When it was announced, Marcie and I had taken the dogs out for a walk by the ocean and we were driving home along the lake. It was annouced by the government via Twitter in the early afternoon. We would go into a hard lockdown at 5pm.
Aug 15
Today we shot Home and it was everything I had dreamed. I thought long and hard about the costume for this image and struggled with my decision for a long time. I’ve written before about how important it has been for me to create every element of these images and my choice to use a bought dress for this was a difficult decision. A lot of the planning for this image took place during the parts of my treatment that left me completely incapacitated. On those days, I couldn’t imagine being able to sit up at my sewing machine and sew. I began searching online for the dress I had in my mind for the scene and unbelievably, I actually found it. I have made the decision to use the dress I found because I think that choice represents the time. I was so sick, so unable to get out of bed. I have made peace with the decision and in the end, the dress couldn’t have been more perfect.
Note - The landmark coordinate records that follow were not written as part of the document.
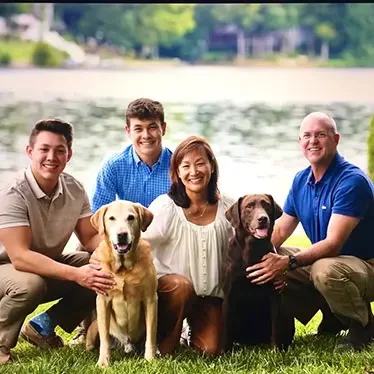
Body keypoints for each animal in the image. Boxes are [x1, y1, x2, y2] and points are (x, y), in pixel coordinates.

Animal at [85, 200, 157, 366]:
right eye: (111, 218)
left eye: (131, 217)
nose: (122, 234)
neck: (124, 268)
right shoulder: (102, 300)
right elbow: (104, 338)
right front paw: (103, 362)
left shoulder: (150, 299)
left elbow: (151, 334)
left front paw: (150, 358)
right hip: (93, 329)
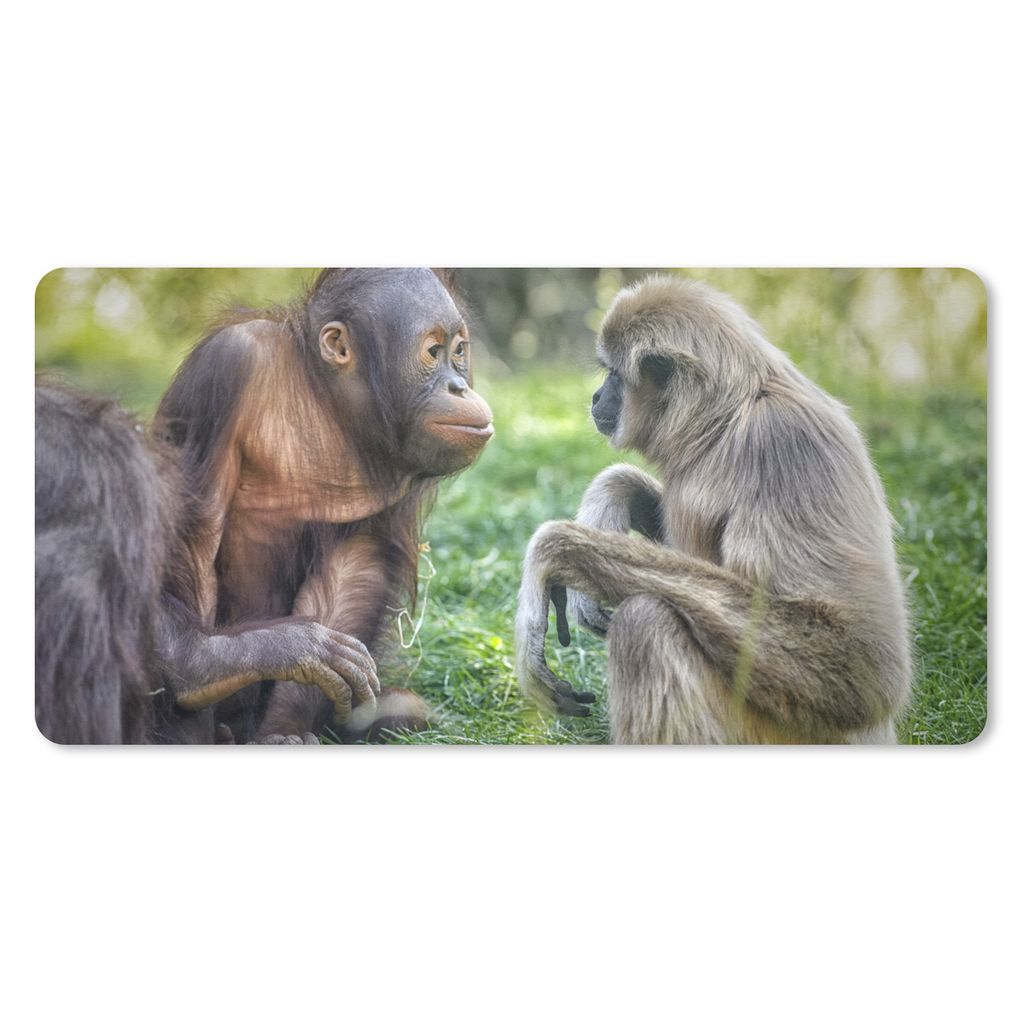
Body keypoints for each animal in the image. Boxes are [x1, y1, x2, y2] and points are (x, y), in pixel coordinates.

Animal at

Physically, the shoot was very difficult. The light was very important in this image so I spent a long time positioning my lighting. I had to shoot the nest from above and so we set up some scaffolding over the top of the scene. The roof wasn’t quite high enough, so I was hunched over in a weird, uncomfortable position. I also really wanted to shoot it with my 85mm lens - my very favourite lens, but that meant I wasn’t far enough away. I shot many images and ended up stitching them to together in post production. Despite all this, the shoot went very quickly as I such a clear image in my head of the outcome - the pose, the lighting etc. Straight out of the camera, I could see that I had made magic.
Aug 22
I have been editing Home over the last few days, it has been a long and detailed process, stitching the images together in Photoshop - matching up all the sticks.
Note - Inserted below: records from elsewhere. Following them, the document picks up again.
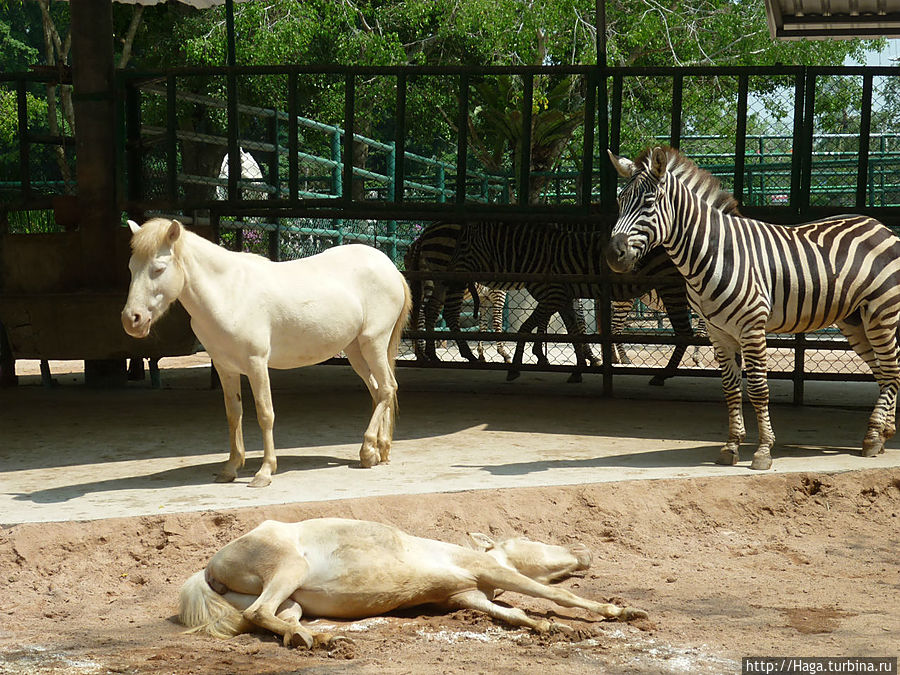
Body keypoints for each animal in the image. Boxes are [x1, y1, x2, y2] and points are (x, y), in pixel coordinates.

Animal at [121, 219, 414, 488]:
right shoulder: (225, 367)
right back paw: (379, 451)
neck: (229, 291)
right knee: (378, 391)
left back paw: (367, 450)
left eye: (159, 269)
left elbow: (265, 414)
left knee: (387, 388)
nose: (131, 320)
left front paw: (264, 472)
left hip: (373, 343)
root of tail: (390, 268)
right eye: (131, 268)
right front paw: (230, 468)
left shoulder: (256, 364)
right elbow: (233, 414)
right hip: (355, 350)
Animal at [179, 520, 652, 648]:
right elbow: (557, 594)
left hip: (292, 599)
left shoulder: (465, 594)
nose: (586, 554)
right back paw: (320, 641)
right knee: (259, 612)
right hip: (288, 569)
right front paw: (621, 612)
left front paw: (542, 627)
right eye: (529, 538)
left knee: (271, 618)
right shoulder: (493, 574)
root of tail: (210, 567)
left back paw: (314, 639)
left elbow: (510, 612)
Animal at [404, 222, 700, 386]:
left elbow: (533, 327)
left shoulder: (555, 296)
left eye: (464, 248)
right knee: (436, 310)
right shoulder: (560, 296)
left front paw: (521, 364)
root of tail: (422, 235)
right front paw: (578, 366)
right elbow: (572, 329)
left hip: (671, 289)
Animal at [604, 144, 900, 470]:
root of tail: (880, 226)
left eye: (649, 202)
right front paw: (731, 446)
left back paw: (873, 438)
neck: (714, 253)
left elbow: (758, 388)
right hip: (854, 321)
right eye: (619, 201)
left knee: (892, 369)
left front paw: (763, 451)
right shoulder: (717, 332)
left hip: (882, 314)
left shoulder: (752, 328)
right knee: (884, 372)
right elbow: (730, 388)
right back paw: (882, 434)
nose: (613, 255)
Today however, I had to take a break from the editing to drive the two hours to Newcastle. Marcie (my daughter) has been here since lockdown began a few weeks ago. Today, she was due for her second vaccination back in Newcastle. Cancelling the appointment was not an option - Pfizer vaccines are so hard to get here due to a massive undersupply issue and she’d already had her first.The rules about moving between regions are complicated, but there is a very strong emphasis on not travelling from the city back out into the country areas. There had been reports of police on the highways, stopping people and asking their reasons for travel, issuing big fines to those not following the rules. I rang the hotline to ask if we would be allowed to drive into the city, Marcie get her jab, and drive back. The guy we spoke to told me it would be ok if we went straight to the vaccination hub and back, not stopping anywhere else and explained the situation if stopped.
The drive down was surreal. The whole journey south, there was not one other car on our side of the road, passing us going north, only a few trucks. Coming back was the same. In Newcastle, we went straight to the vaccination hub, I waited in the car. Marcie’s vaccination was quick and within half an hour she was back in the car. On the way out of Newcastle, we stopped briefly at Marcie’s house so she could grab some more clothes and made the journey home in record time.